In April, Adams filed a defamation lawsuit against DiSabato claiming that the former wrestler falsely told business associates that Adams was racist and sexist.
Additionally, Mendoza, the widow of the Iraq War veteran, said DiSabato approached her after her husband’s 2005 death to set up a memorial fund in his honor, but that ultimately led to a cease and desist order.
In a phone interview with TheDCNF, Mendoza said she agreed to allow DiSabato to use her husband’s name to raise money to help Ohio-based athletes, Olympic hopefuls and the families of fallen soldiers.
Instead of raising money for athletes and fallen soldiers’ families, Mendoza says that DiSabato used the funds to finance a mixed martial arts venture he had founded. Mendoza also later found that DiSabato failed to register the charity with Ohio’s secretary of state.
Mendoza was eventually forced to issue a cease and desist order against DiSabato for misrepresenting his fundraising efforts. She said that when she began asking DiSabato about the fund, he dismissed her inquiries and said that she had no right to the information she requested.
“As a military widow, I was bullied by a vindictive and manipulative Mike DiSabato,” Mendoza told TheDCNF, adding that DiSabato’s behavior toward her could best be described as “predatory.”
Mendoza says she believes that DiSabato has “highjacked” Jordan’s political position to settle personal and professional vendettas against OSU.
DiSabato sued OSU in 2008 claiming the wrongful termination of a sports merchandising deal he had with the university.
DiSabato did not respond to an email request seeking an interview.

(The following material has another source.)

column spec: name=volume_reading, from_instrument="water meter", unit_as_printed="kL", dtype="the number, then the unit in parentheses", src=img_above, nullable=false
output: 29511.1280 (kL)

Jordan is disputing another allegation made in the NBC News article, this one regarding a claim made by a lawyer for OSU about attempts to contact the Republican to discuss the Strauss allegations.

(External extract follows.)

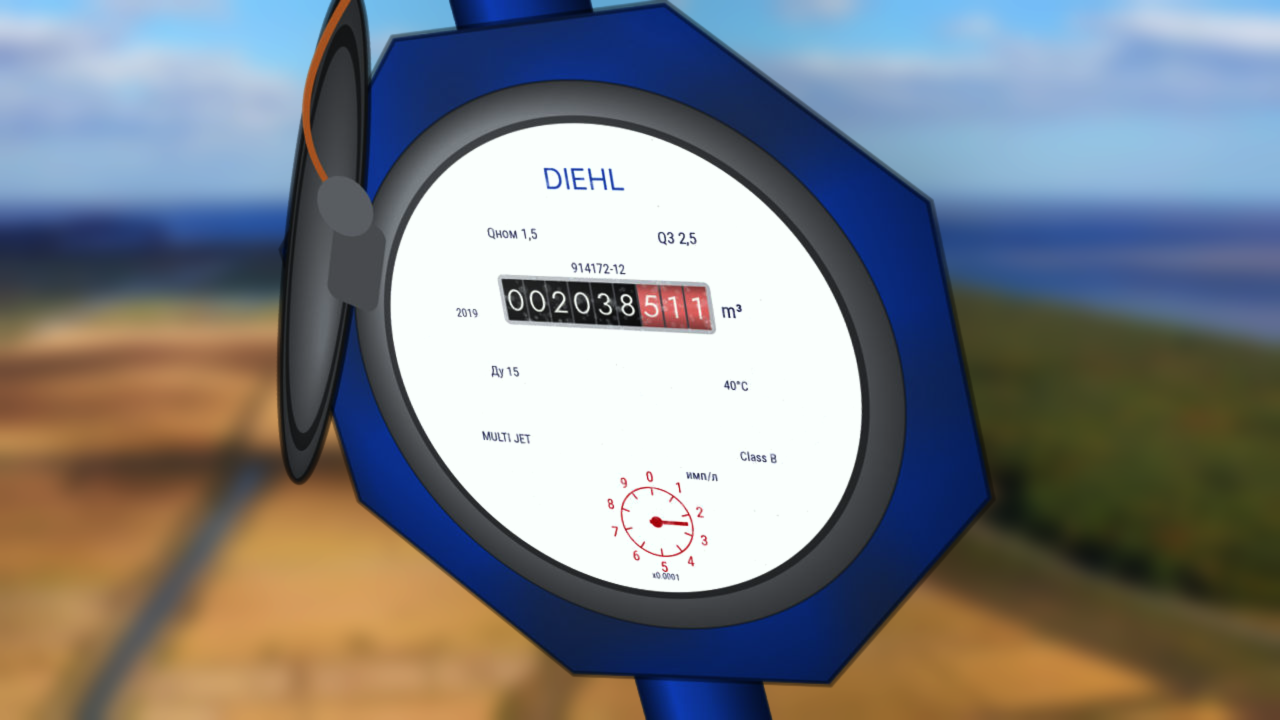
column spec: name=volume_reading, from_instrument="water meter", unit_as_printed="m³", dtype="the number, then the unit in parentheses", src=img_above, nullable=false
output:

Kathleen Trafford of the firm Porter Wright Morris & Arthur said that attorneys with Perkins Coie, the law firm investigating the Strauss allegations on behalf of OSU, “had previously contacted Rep. Jordan’s office by email and phone to request that he participate in an interview.”
“To date, Rep. Jordan has not responded to those requests,” Trafford told NBC News. “The investigative team is continuing its efforts to schedule an interview with Rep. Jordan.”
But emails obtained by TheDCNF show that the inquires from Perkins Coie partner Markus Funk were sent to the inactive email address Jim.Jordan@mail.house.gov.
Funk sent emails on May 14 and May 24 attempting to speak with Jordan.
Trafford did not respond to TheDCNF’s email seeking comment.
Jordan is also receiving support from Russ Hellickson, who was OSU’s head wrestling coach when Jordan served as an assistant.
Hellickson said in a statement issued through Jordan’s congressional office that neither he nor Jordan ignored sexual abuse of OSU wrestlers.
“Neither Jim nor I would sidestep or avoid challenges for our wrestlers just because the circumstances were painful or uncomfortable — in fact, those are the kind of circumstances that motivated Jim the most,” reads the statement.
“At no time while Jim Jordan was a coach with me at Ohio State did either of us ignore abuse of our wrestlers. That is not the kind of man Jim is, and it is not the kind of coach that I was,” said Hellickson, who called Jordan “the most honorable man I have ever known.”
TheDCNF was unable to reach Hellickson prior to publication of this article. Yetts could not be reached for comment.